沈憐雪自知道她辦事穩妥,是個很有成算的人,想了想便道:“大姐,他們雖未說度牒會跌到什麽價錢,我以為若是大量拋售,價格指定不會高,甚至因為明年的清毀,會跌到不可思議的地步。”

“若是閑漢來報價,大姐也同我說一聲,我想想自己那份是否要出手。”

孫九娘又同她談了細節,末了說:“你這玉佩便作價四十貫,咱們先把契約簽了,這玉佩便要放在我這,錢也放在我這。”

這些都會寫在契約上,沈憐雪也很放心,兩人簽訂契約,沈憐雪才把玉佩鄭重放到孫九娘手中。

“大姐,辛苦你這一遭。”

這一次買賣,她出消息,孫九娘經手,兩人是初次合作,卻對彼此都很信任。

孫九娘把玉佩放進錦盒中,道:“你放心便是了。”

沈憐雪把度牒事托付出去,心裏輕松不少,且竟生出幾分期待來,這份期待,她已經很久未曾有過了。

回到租屋的時候,她看著略有些破舊的房頂,甚至對女兒說:“若是這筆錢能賺到,咱們就把房頂修了,再把邊上那間也租下,停塌以用。”

沈如意心情也是極好的,她對母親道:“好呀,不過隔壁那間似比咱們這間還破,能住人嗎?”

其實她們隔壁除了李麗顏租住的大屋,還有一間只有一半大小的隔間。

只不過房頂從她們這間開始破損,那邊的隔間基本上沒辦法遮風擋雨,而且因為格局太小,基本也住不了人,孫九娘就沒修,直接鎖了了事。

沈憐雪倒是看上那間屋舍。

她想著若是能修修房頂,再置辦一個貨架,把做生意要用的應用之物、爐竈、浴桶都搬過去,那這邊的臥房就會幹凈許多,她甚至還能添置兩把椅子和茶桌,再添置一個箱籠存放被褥。

現在這狹小的租屋,已經什麽都放不下了。

母女兩個坐在依舊有些漏風的租屋裏,滿心歡喜暢想著未來。

此時,十裏坊中,一個小吏拖沓著鞋子,在店鋪前來回走動。

他是專管十裏坊的欄頭,每日裏都在各個商鋪閑逛,看到喜歡的東西,順手就摸走,小販們也不敢阻攔。①

不過他上頭還有稅務官,怕被人告得丟了差事,便也不會如何乖張,往常拿上一兩樣不值錢的家什便走。

今日他正站在油紙鋪子前斜著眼同老板說話,那老板討好地說:“錢郎君,你瞧咱們這攤位就賣些油紙,哪裏有您老人家得用的?”
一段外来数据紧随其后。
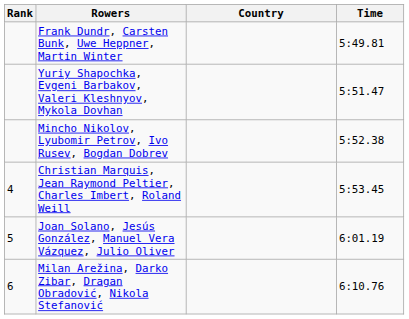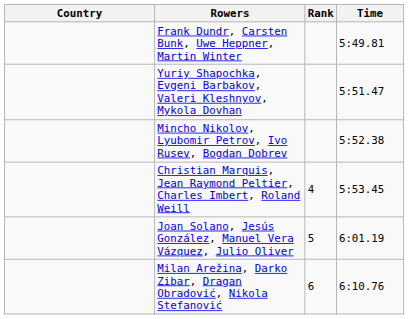columns swapped: Rank <-> Country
被稱作錢郎君的小吏名叫錢德有,他就是汴京中人,父親是欄頭,他補了缺,也做了這極便宜的營生。

這條街上的人,他大抵都認識,也都知道他品行如何。

錢德有漫不經心捏著手裏的油紙,突然道:“最近是不是有個帶著孩子的小娘子經常過來買你這油紙,她生意不錯吧。”

十裏坊這條街上只有這一家賣油紙的,老板記性好,自然記得自己的客人,但他不知錢德有為何這般問,擔心他起什麽歹心思,便含糊其辭:“來買油紙的商販很多,小老兒記性不好,倒也記不太清了。”

錢德有嗤笑一聲:“你甭騙我,我可不是要去找茬,只之前瞧見過一眼,那小娘子像我過世兄長的遺孀,兄長過世前托我關照她們娘倆,我這才上了心。”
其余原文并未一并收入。